AIM OF THE TASK: All lines from the one with "middle dip: (480, 241)" onward, through the last line of the records below, are to be retyped word for word.

RECORD SET:
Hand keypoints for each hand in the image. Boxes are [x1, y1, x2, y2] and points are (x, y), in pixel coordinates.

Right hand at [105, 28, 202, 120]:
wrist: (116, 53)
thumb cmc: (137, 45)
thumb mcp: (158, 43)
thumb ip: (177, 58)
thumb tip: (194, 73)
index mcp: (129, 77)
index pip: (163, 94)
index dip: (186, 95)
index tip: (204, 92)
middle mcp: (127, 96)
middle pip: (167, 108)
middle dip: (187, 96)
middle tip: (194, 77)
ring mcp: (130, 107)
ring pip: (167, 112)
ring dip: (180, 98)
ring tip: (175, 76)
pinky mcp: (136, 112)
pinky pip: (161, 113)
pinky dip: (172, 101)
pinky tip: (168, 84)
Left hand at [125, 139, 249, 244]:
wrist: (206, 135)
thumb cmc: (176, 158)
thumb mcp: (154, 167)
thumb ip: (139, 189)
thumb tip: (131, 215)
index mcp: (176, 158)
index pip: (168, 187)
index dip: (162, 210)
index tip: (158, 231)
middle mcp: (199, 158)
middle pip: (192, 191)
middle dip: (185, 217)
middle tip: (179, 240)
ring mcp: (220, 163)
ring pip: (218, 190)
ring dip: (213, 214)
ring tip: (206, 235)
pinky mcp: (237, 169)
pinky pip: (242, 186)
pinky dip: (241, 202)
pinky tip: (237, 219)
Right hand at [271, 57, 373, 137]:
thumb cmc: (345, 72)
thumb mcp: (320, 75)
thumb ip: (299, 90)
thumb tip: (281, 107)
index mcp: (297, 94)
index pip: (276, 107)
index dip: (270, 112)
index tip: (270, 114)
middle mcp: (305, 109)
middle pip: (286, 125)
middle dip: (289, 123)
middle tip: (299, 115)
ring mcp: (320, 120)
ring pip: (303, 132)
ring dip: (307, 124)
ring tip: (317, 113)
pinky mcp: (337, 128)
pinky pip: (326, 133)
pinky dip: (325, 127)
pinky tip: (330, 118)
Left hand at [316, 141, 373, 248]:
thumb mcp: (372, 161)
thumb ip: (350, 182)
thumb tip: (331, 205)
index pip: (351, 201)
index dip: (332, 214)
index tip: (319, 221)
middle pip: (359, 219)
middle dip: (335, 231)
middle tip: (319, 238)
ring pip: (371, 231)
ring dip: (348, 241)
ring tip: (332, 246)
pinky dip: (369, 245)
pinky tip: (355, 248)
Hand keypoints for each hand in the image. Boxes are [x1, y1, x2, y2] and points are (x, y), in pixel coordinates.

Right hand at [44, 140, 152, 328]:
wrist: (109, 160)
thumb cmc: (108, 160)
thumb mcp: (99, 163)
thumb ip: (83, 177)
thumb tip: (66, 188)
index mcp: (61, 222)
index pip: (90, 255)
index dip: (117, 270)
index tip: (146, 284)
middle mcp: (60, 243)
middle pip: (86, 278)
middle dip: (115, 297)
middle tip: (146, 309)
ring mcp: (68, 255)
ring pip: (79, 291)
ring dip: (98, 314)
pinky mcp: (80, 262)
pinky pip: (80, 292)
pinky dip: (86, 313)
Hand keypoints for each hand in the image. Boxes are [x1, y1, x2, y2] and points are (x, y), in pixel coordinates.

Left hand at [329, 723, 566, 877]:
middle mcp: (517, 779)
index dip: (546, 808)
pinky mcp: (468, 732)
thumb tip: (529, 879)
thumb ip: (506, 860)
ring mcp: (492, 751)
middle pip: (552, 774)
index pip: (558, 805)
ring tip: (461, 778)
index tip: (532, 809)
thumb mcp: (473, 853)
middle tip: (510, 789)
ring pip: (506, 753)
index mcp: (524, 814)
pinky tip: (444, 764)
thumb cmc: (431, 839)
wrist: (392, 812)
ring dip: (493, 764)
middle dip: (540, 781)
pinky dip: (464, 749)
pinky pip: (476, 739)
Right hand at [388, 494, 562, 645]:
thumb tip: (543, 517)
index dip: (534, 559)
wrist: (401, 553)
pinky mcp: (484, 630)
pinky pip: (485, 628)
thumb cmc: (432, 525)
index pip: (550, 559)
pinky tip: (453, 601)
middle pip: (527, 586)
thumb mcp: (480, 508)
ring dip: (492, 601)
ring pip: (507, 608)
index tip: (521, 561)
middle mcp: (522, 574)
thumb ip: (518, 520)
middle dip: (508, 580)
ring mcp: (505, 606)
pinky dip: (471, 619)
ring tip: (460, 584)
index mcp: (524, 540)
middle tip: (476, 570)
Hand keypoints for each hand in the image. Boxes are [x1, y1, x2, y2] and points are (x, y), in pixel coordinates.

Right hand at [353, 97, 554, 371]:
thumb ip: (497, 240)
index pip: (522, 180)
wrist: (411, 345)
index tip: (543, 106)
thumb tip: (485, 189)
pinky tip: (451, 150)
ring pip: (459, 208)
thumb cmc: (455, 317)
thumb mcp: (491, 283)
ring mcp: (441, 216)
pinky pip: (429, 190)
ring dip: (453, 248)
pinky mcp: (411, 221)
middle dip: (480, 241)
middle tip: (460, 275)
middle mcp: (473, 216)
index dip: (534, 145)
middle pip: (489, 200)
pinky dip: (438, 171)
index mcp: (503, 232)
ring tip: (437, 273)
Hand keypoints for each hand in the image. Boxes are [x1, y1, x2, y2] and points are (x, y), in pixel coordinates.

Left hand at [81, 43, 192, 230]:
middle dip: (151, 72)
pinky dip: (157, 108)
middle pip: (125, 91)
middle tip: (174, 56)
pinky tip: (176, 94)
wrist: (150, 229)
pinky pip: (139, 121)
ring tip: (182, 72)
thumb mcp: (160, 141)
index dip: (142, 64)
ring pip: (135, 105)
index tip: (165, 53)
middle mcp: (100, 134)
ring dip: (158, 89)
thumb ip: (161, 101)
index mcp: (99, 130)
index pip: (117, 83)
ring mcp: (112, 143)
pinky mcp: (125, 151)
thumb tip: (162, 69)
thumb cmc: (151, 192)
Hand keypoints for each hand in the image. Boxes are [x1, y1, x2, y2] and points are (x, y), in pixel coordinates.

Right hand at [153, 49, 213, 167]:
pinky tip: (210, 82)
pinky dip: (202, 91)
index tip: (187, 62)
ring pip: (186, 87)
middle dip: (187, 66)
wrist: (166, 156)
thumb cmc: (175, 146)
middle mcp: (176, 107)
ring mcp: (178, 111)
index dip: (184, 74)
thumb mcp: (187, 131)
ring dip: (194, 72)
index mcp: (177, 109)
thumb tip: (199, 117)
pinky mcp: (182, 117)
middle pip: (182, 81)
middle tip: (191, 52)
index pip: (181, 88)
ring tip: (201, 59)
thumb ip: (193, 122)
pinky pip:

SOLVED PROBLEM:
middle dip: (480, 241)
middle tip: (460, 275)
middle mcp: (473, 216)
index dip: (534, 145)
middle pip: (489, 200)
pinky dip: (438, 171)
index mcp: (503, 232)
ring tip: (437, 273)
Hand keypoints for each hand in the image. Boxes are [x1, y1, x2, y2] and points are (x, y), in pixel coordinates.

Left hand at [81, 43, 192, 230]:
middle dip: (151, 72)
pinky dip: (157, 108)
middle pip: (125, 91)
middle tip: (174, 56)
pinky tip: (176, 94)
wrist: (150, 229)
pinky pip: (139, 121)
ring tip: (182, 72)
thumb mcp: (160, 141)
index dip: (142, 64)
ring pip: (135, 105)
index tip: (165, 53)
middle mcp: (100, 134)
ring dip: (158, 89)
thumb ip: (161, 101)
index mcp: (99, 130)
index pip: (117, 83)
ring mcp: (112, 143)
pinky mcp: (125, 151)
thumb tip: (162, 69)
thumb cmc: (151, 192)
Hand keypoints for each hand in the image. Boxes are [x1, y1, x2, y2] and points are (x, y), in pixel coordinates.

Right hand at [153, 49, 213, 167]:
pinky tip: (210, 82)
pinky dip: (202, 91)
index tip: (187, 62)
ring pip: (186, 87)
middle dip: (187, 66)
wrist: (166, 156)
thumb cmc: (175, 146)
middle mcp: (176, 107)
ring mcp: (178, 111)
index dip: (184, 74)
thumb mcp: (187, 131)
ring dip: (194, 72)
index mcp: (177, 109)
thumb tip: (199, 117)
pinky mcp: (182, 117)
middle pip: (182, 81)
middle tip: (191, 52)
index pip: (181, 88)
ring tip: (201, 59)
thumb ip: (193, 122)
pinky pip:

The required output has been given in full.